One of the more interesting things I read recently was a story from The New York Times web site. The post, titled, “Sometimes, We Want Prices to Fool Us,” deals with anchoring and the idea that we want fake prices to help give us an idea of what we should be paying when we make purchases.
The post mentions the recent move by J.C. Penney to try and focus on its regular low prices, rather than make it all about the sales and the deals. Unfortunately for Penney, the strategy has backfired, and resulted in profitability problems.

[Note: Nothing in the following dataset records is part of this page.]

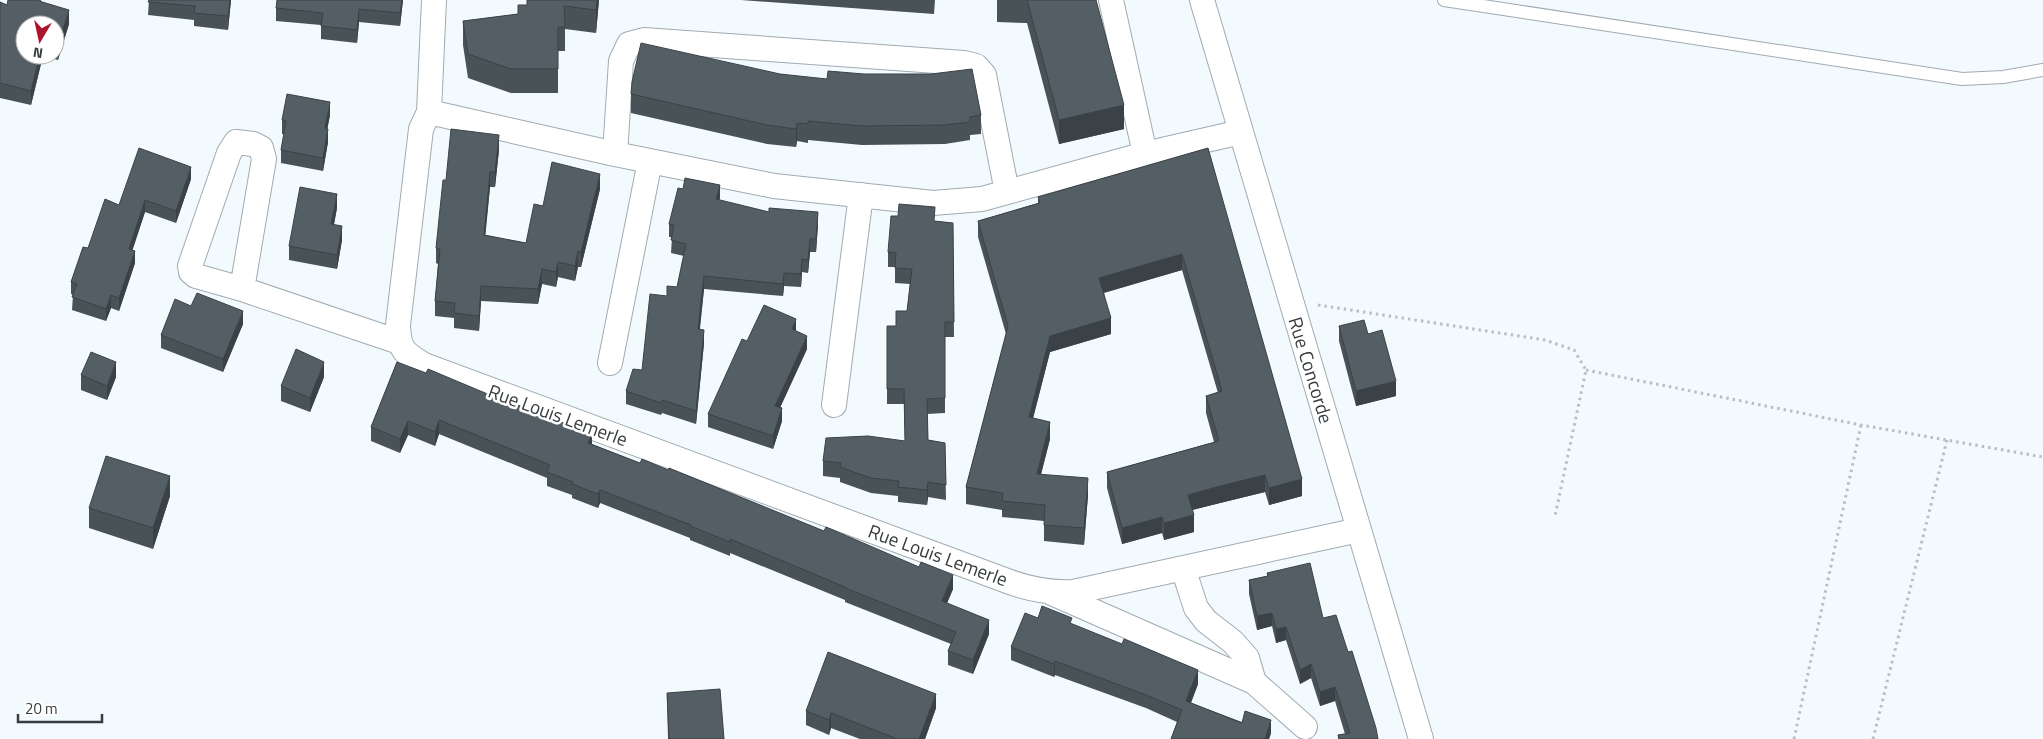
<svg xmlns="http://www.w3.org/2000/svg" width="2043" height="739" font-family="'Titillium Web',sans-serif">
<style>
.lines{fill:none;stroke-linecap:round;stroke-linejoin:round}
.lane-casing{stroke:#9fabb2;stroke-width:14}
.street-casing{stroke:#9fabb2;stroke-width:26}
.path{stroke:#b8bfc3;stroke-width:3;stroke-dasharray:2.5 4;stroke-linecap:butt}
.lane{stroke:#fff;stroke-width:12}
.street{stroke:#fff;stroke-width:24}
.wall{fill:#485257;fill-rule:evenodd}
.shaded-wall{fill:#3b4247}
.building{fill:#545f65;stroke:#3b4247}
.labels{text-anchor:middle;stroke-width:5;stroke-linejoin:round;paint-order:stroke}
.street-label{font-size:19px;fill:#373c3f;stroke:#fff}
</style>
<rect width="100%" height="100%" fill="#f2fafe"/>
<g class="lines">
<g class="lane-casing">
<path id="lane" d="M1444,0L1962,79L2003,77L2043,70"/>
</g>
<g class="street-casing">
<path id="street" d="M434,0L429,112L421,129L398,325C399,350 404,353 424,365L1010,582C1032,590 1050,593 1073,592L1359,530
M1111,0L1145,154
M1202,0L1421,739
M429,112L615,154L774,186L933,203L982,199L1145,154L1241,132
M615,154L621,61L629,44L644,40L964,63L976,66L984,75L1007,192
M242,289L264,159L261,148L253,144L236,142L229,153L190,266L191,272L196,276L242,289L399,342
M610,363L650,161
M834,405L861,195
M1183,568L1196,608L1206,621L1233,642L1247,658L1254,682L1305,727
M1052,593L1254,682"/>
</g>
<path class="path" d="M1318,305L1545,340L1574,350L1586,370L1555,516
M1586,370L1861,425L2043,457
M1794,739L1861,425
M1873,739L1947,440"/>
<use href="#lane" class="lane"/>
<use href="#street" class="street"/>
</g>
<path class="wall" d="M41,0V2L69,24L58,60L43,56L31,105L0,98V2L7,5ZM55,25V55H25Z
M149,0H231L228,30L194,26V20L148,15Z
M403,0L400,26L359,22L357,43L321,39V25L276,21V8Z
M527,0H599L596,33L565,29V51H558V93H511L468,78L463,45V21L518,14L527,5Z
M741,0H935L934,14Z
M997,0H1096L1124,129L1059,144L1027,23L997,22Z
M780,74L981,115V134L970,135V140L945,144L862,145L808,140V143L797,141L796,147L767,144L631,113V94Z
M330,115L327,129L328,142L323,171L281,163V150L284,134H282V120Z
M1208,148L1302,496L1269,505L1265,492L1220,503L1192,510L1194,532L1164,540L1162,533L1122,544L1107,488V472L1214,442L1206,413V396L1218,393L1182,270L1104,293L1111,334L1050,352L1033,418L1050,439L1041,474L1088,495L1084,545L1044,541V521L1002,517V510L966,504V487L1006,334L978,237V221L1038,203V197Z
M499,150L495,187H490L485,235L526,243L543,206L600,189L581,267H578L575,281L558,277L556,287L542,284L538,304L481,301L479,331L454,328V318L435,316V301L438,264L436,263V248Z
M191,179L176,223L145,212L132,250L135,263L119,311L111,308L106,321L72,310L73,295L71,294V282L88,248L119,205Z
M720,198L719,200L818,224L816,252H810L808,273L802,272L801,287L784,286L783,296L704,289L700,329L704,343L696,424L662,413L661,415L626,404V391L642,370L667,296L677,287L684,256L671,253L672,237H669V224Z
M337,208L334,225L342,240L337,269L289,260V246Z
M935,221L953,223L954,337H945V413L927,414L928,440L945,443L946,500L928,497L927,505L898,502V496L871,493L840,482V478L823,476V461L905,441L904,404H887V326H896L907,311L910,284L895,283V267H888V252Z
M191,306L243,324L223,372L161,348V335Z
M1339,326L1396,396L1356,406L1339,341Z
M796,331L807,349L780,407L782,421L773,449L708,427V414L747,341Z
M397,362L592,444L953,589L947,603L989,634L973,674L948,665V651L951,644L845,602V600L730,553V556L690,540V538L600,503L598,508L572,498V495L547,486V478L439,434L435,446L408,435L400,453L371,441V427Z
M81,375L116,377L107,400L81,390Z
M324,377L310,412L281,401V386Z
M170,496L153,549L89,528V508Z
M1267,573L1323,618L1378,739H1338V735L1345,734L1335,701L1320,706L1311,678L1300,684L1286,640L1276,643L1272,626L1257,630L1249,594V580L1267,576Z
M1038,618L1072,624L1198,684L1191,703L1271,733L1269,739H1171L1177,722L1146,708L1055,675L1054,677L1011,660V647Z
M667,693L724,739H668Z
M936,708L925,739H860L831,728L829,735L806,725V711Z"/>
<path class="shaded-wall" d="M230,0H231L228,30V16Z
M402,0H403L400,26V13Z
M597,0H599L596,33V10Z
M359,9V22L357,43V30Z
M69,10V24L58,60V46Z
M40,55H43L31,105V91Z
M330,102V115L325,142V128Z
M1124,105V129L1059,144V120Z
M797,123V141L796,147V129Z
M328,129V142L323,171V158Z
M499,135V150L495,187V172Z
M191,167V179L176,223V211Z
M490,172V187L484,250V235Z
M600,174V189L581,267V252Z
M720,185V198L716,212V199Z
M337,194V208L331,238V224Z
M145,200V212L129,261V249Z
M818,212V224L816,252V239Z
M342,226V240L337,269V255Z
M810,239V252L808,273V260Z
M135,251V263L119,311V298Z
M578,251V267L575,281V266Z
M1182,254V270L1099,294V278Z
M802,259V272L801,287V274Z
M558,262V277L556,287V272Z
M542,269V284L538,304V289Z
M784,273V286L783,296V284Z
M704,276V289L698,342V329Z
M481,286V301L479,331V316Z
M111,295V308L106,321V309Z
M243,311V324L223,372V359Z
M1111,318V334L1050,352L1029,434V417L1050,336Z
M796,319V332L792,329Z
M704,330V343L696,424V411Z
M807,336V349L775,419V406Z
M116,362V377L107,400V386Z
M324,362V377L310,412V398Z
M1396,381V396L1356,406V391Z
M782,408V421L773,449V436Z
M439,420V434L435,446V432Z
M408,421V435L400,453V439Z
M1050,422V439L1037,490V474Z
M592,434V448L588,443Z
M1265,475V492L1220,503L1188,511V495L1220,486Z
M170,476V496L153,549V528Z
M1088,478V495L1084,545V528Z
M1302,479V496L1269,505V488Z
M928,482V497L927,505V490Z
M600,490V503L598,508V494Z
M1194,515V532L1164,540V523Z
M1162,517V533L1122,544V528Z
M953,575V589L942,615V601Z
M1272,613V626L1257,630V616Z
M989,620V634L973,674V660Z
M1286,627V640L1276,643V629Z
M1055,661V675L1054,677V664Z
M1311,664V678L1300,684V670Z
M1198,670V684L1186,715V701Z
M1335,687V701L1320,706V692Z
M936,694V708L925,739H919Z
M831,713V728L829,735V720Z
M1271,720V733L1269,739H1265Z"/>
<path class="building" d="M8,0H39V1L69,10L58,46L55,45V25H25V55H40L31,91L0,83V2L7,5Z
M149,0H230L228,16L194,13L195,6L148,2Z
M277,0H402L400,13L359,9L357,30L321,26L323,13L276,8Z
M527,0H597L596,10L564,6L565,27H558V69H511L468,54L463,21L518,14V5H527Z
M1027,0H1096L1124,105L1059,120Z
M641,43L780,74L827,79L828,71L864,74H931L972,69L981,115L970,117V122L945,125L862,126L808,121V124L797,123L796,129L767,125L631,94L632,82Z
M287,94L330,102L325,128L328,129L323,158L281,150L286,121L282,120Z
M451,129L499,135L495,172H490L484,235L526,243L534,204L543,206L552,162L600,174L581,252L578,251L575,266L558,262L556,272L542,269L538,289L481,286L479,316L454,313L455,303L435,301L440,249L436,248L443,180H446Z
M139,148L191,167L176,211L145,200L129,249L135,251L119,298L111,295L106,309L72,297L77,284L71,282L83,247L88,248L105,199L119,205Z
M1208,148L1302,479L1269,488L1265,475L1220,486L1188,495L1194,515L1164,523L1162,517L1122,528L1107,472L1219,441L1206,396L1222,391L1182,254L1099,278L1111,318L1050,336L1029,417L1050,422L1037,474L1088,478L1084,528L1044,525L1045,505L1002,501L1003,493L966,487L1008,326L978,221L1040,203L1038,197Z
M685,178L720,185L716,199L769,212V208L818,212L816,239H810L808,260L802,259L801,274L784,273L783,284L704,276L698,329L704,330L696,411L662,400L661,403L626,391L633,369L642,370L650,294L667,296V286L677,287L686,244L671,240L674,225L669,224L678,188L683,189Z
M300,187L337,194L331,224L342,226L337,255L289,246Z
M899,204L935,207L934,221L953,223L954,322H945V398L927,399L928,440L945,443L946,485L928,482L927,490L898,487L899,481L871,478L840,467L841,463L823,461L826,438L868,436L905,441L904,389H887V326H896V311H907L912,269L895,268L896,253L888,252L891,216H898Z
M197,293L243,311L223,359L161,335L175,299L191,306Z
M764,305L796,319L792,329L807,336L775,406L782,408L773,436L708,414L742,339L747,341Z
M1364,320L1368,334L1382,330L1396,381L1356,391L1339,326Z
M296,349L324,362L310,398L281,386Z
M91,352L116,362L107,386L81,375Z
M397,362L426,373L428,369L509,403L510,402L592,434L588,443L640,463L642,459L668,470L669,468L824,531L826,527L919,567L921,562L953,575L942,601L989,620L973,660L948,651L956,632L845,588V587L730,539V542L690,526L691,525L600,490L598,494L572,484L573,482L547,472L550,465L439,420L435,432L408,421L400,439L371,427Z
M106,456L170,476L153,528L89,508Z
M1310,563L1323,618L1336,615L1348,652L1352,651L1376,728L1378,739H1339L1338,735L1350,733L1335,687L1320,692L1311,664L1300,670L1286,627L1276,629L1272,613L1257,616L1249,580L1268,576L1267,573Z
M1042,606L1072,618L1070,623L1122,644L1124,639L1198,670L1186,701L1242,723L1245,711L1271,720L1265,739H1171L1182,710L1146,695L1055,661L1054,664L1011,647L1025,613L1038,618Z
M828,652L936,694L919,739H894L895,738L831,713L829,720L806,711Z
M720,689L724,739H669L667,693Z"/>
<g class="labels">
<g class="street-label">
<text transform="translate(1311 370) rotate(73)" y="7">Rue Concorde</text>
<text transform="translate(558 415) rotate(20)" y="7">Rue Louis Lemerle</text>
<text transform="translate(938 555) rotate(20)" y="7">Rue Louis Lemerle</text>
</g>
</g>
<g transform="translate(40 40) rotate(189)"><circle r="24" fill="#ffffff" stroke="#afb1b2"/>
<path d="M0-4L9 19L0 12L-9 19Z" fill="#ab152b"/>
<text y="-8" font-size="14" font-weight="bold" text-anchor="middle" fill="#373c3f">N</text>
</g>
<path d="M18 714v8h84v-8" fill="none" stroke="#373c3f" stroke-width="2.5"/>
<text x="25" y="714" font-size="15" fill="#373c3f" stroke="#ffffff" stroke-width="4" paint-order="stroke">20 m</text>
</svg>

Because customers want to feel like they’re getting a deal. And they need those artificially marked up prices to let them know that they are saving money.
Price Anchoring
In behavioral economics, this is known as price anchoring. You are provided with a price so that you know what it’s supposed to be like. One example is when you go to a restaurant and ask for the wine list. There is a high-priced bottle, designed to set your expectations of high prices. Then there are very low-priced bottles. In the end, you pick something at the high-end of the middle, since the anchoring makes you think you are getting good value. You aren’t paying for the highest-priced bottle, but you are paying for something you feel is high quality, and you feel that you are getting your money’s worth because it’s not the most expensive item.
This psychology also works with sales at retail stores — as J.C. Penney discovered. Customers like to see that there is a high price on the clothing. Seeing the high price on the tag, and then getting 50% off, or seeing a red slash through the price and seeing a much lower price below, makes a big difference. The higher “original” price on the tag cues shoppers as to what something should cost. Then, shoppers feel great when they pay much less than they’re supposed to.

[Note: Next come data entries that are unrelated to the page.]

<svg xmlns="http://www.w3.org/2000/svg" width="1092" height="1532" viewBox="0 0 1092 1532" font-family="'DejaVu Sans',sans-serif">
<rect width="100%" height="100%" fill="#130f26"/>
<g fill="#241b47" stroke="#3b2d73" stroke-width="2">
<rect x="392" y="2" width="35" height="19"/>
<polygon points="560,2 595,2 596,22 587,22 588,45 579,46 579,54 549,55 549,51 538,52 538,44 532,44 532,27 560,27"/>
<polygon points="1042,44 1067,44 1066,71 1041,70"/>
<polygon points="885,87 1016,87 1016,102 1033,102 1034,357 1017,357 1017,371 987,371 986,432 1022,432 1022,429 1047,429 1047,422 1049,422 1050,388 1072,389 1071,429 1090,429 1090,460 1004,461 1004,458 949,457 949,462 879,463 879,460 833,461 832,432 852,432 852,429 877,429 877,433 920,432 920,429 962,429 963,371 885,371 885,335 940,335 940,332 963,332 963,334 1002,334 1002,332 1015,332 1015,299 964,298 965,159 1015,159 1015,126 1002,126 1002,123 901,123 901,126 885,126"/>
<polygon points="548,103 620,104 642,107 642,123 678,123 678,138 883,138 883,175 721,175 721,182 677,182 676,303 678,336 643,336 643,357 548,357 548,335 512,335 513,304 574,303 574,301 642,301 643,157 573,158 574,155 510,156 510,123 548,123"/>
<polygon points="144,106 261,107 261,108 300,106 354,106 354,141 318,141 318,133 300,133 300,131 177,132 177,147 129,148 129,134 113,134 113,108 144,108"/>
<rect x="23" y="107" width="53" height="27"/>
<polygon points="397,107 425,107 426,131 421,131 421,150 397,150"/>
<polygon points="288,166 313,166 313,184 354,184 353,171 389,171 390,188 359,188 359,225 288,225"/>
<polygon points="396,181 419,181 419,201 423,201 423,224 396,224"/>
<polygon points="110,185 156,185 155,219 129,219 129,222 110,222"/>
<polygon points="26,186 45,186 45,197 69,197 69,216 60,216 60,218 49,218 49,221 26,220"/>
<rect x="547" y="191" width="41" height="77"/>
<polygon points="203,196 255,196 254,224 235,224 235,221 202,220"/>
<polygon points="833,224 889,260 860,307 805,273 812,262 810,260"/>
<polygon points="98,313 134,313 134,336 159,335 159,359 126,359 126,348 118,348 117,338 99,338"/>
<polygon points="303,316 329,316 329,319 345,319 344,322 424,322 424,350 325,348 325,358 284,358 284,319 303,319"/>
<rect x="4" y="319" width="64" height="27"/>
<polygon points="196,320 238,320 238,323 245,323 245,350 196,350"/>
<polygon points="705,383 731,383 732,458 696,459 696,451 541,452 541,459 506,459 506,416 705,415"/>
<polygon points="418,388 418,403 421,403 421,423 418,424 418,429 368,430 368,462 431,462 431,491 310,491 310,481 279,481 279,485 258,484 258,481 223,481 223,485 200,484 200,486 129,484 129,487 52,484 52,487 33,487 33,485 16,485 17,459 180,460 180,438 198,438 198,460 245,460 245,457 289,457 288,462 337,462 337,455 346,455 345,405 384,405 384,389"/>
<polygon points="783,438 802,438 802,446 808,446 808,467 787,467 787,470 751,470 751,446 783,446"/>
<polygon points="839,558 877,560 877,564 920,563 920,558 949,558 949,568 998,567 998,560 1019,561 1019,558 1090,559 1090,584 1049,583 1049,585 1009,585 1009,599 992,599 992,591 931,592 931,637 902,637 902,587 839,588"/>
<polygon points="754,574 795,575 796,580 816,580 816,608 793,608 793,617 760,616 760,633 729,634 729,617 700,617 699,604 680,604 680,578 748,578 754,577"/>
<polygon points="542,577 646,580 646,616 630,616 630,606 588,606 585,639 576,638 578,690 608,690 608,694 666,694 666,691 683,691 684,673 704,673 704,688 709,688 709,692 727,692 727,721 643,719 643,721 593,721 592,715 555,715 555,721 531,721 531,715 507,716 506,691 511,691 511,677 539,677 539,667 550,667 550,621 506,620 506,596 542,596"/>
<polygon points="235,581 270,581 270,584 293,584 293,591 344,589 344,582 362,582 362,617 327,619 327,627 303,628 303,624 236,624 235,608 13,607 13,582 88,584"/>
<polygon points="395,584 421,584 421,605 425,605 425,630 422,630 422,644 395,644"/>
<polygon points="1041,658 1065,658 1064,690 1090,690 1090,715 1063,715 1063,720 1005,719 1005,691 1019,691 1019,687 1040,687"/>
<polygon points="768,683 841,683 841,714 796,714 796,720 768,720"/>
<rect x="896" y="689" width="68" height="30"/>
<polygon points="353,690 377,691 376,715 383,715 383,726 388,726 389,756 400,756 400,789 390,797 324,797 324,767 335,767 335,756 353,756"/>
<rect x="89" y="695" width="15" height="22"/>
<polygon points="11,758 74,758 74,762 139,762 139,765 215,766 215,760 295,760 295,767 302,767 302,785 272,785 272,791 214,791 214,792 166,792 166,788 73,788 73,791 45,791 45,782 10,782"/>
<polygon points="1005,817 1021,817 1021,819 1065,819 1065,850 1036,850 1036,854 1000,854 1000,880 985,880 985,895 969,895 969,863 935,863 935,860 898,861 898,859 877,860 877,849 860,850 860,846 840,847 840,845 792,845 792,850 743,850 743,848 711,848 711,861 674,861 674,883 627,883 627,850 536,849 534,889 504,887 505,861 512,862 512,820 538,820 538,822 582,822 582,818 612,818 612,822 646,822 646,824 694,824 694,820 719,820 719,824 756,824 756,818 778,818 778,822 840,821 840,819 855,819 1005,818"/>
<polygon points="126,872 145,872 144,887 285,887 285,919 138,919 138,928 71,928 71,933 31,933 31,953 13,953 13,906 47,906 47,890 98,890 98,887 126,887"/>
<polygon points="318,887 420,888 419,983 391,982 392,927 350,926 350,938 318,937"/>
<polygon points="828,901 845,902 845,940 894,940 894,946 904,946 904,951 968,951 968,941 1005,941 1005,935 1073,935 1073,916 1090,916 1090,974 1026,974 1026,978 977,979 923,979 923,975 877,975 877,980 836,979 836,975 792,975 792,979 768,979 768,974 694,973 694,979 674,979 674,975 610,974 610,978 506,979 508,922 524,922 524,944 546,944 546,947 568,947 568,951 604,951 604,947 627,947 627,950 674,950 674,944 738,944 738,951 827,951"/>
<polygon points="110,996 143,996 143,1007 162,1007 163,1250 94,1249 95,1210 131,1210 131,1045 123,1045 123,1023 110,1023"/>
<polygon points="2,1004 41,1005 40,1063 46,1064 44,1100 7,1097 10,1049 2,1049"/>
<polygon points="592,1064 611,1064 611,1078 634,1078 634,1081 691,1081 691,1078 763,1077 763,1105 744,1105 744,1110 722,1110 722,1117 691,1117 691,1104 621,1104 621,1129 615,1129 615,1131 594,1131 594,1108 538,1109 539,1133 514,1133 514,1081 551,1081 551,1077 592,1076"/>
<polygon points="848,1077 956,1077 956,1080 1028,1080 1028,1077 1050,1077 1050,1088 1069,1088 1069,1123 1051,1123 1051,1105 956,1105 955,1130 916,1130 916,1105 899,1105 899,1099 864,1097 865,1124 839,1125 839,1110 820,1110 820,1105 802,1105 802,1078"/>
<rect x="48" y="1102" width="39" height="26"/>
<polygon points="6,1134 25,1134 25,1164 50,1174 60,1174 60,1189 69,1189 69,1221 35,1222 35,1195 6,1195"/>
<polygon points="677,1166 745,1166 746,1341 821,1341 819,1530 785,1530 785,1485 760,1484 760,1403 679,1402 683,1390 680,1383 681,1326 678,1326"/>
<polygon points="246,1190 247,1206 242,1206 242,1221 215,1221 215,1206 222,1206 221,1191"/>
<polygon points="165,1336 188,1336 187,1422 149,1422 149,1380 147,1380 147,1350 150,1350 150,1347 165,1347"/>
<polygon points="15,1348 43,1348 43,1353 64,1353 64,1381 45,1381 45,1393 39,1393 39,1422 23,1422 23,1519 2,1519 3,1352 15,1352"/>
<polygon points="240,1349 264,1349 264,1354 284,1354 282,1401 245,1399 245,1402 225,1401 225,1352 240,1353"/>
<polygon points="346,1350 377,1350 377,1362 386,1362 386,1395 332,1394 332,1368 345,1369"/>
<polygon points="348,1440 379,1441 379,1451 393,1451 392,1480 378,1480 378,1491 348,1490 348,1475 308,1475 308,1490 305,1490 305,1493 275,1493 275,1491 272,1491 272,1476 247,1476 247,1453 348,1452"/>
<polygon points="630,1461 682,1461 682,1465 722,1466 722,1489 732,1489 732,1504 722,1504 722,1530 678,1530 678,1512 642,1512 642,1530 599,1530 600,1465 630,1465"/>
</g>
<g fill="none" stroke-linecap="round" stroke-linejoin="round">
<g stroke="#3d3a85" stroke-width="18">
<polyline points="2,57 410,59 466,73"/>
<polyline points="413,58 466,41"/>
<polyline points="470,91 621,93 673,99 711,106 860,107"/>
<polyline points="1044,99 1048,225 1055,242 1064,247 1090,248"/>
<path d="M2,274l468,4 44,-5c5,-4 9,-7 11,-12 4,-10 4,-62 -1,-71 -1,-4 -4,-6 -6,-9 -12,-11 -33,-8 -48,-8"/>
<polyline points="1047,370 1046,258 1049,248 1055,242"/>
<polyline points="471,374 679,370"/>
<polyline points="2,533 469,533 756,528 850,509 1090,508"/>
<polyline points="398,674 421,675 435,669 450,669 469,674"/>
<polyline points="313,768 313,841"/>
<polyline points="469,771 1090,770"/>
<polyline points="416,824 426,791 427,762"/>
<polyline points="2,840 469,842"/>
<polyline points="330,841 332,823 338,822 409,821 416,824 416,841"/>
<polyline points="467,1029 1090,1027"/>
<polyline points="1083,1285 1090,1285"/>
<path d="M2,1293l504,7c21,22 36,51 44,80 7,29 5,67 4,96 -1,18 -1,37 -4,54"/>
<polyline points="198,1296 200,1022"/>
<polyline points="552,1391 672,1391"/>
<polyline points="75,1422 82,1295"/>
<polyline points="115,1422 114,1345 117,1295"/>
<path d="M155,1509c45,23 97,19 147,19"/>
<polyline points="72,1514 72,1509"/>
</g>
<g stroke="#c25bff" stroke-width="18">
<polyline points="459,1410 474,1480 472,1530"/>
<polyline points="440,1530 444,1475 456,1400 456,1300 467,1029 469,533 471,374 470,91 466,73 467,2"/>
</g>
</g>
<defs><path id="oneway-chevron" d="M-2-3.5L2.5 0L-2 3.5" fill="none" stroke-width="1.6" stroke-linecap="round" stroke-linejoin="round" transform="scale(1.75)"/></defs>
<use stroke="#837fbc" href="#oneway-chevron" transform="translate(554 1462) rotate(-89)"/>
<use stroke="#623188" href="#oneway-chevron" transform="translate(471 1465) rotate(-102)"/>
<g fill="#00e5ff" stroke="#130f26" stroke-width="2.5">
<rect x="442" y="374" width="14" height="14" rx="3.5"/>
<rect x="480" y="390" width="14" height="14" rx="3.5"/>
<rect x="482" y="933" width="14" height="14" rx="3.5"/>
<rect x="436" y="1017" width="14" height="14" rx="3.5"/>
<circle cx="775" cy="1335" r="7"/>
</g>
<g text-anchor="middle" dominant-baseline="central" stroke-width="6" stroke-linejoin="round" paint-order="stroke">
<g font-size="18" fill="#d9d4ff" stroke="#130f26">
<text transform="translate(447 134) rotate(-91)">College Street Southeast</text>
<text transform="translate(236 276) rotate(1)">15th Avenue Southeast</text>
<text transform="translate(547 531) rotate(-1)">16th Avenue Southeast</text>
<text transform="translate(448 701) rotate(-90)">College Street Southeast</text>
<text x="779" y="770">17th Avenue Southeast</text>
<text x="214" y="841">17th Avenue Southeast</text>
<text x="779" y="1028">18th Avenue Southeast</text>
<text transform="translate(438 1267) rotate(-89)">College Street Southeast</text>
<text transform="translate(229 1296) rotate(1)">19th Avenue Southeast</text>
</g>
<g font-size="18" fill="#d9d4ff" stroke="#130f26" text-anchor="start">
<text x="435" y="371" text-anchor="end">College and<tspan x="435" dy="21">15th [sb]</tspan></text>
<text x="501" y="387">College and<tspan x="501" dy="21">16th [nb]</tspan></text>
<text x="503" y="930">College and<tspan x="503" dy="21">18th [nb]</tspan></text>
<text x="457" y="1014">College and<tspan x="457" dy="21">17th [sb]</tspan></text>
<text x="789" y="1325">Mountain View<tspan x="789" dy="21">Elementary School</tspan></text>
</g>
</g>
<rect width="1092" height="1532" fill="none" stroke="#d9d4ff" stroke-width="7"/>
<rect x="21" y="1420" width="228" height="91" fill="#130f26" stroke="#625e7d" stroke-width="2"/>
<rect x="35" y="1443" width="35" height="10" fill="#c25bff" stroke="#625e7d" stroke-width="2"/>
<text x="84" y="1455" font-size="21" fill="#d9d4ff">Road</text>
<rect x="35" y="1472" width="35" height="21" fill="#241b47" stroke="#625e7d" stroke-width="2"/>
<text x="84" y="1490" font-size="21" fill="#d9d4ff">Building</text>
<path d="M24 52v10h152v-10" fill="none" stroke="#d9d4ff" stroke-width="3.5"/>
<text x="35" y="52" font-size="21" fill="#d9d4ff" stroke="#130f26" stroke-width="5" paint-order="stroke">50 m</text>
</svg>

I notice this tactic all the time with Kohl’s. There’s a sale happening at least once a month, purporting 15% or 20% off everything in the store. There’s a big deal about this regularly, so you know that you are “saving” money when you go in. Penney got rid of those cues, and there wasn’t the hype to draw shoppers to the store.
What about Your Own Money Decisions?
Chances are that you need price anchors in your own life as you make money decisions. Many of us look at the highest-priced items, then at the lowest-priced items, and choose something in the middle. That anchoring gives us a sense of what we’re supposed to be paying, and provide us with a point of reference.
Without that point of reference, it can be difficult to know whether or not we’re getting a good deal. Even when the deal is artificial (like furniture stores marking up items a couple weeks before a holiday, just so they can say they marked it down big for the sale), it appears that we prefer the price anchoring.
What do you think of the post from The New York Times? Do you let price anchoring influence your money decisions?
Image source: My name’s axel via Flickr
I always wonder who buys clothes at full price at Kohls. They have a sale every week changing what is 40-60% off, along with there always being a coupon of usually 20% I figure if you are paying full price there you aren’t paying attention!
Hmmm. The price I think I should be paying is at or below the one listed in my price book. For a while this wasn’t possible as things were continually going up, but they seem to have stabilized now. I have noticed that the size of tuna tins is smaller and the drained weight of tinned tomatoes is a smaller percentage in some cases. Those xxx% off signs? I look at those as adverts, nothing to do with me. I buy what I already knew I needed, not on some whim. As for clothes, I shop first in thrift stores, then in dept stores. I’m planning to take up sewing, the quality of clothing is so bad these days.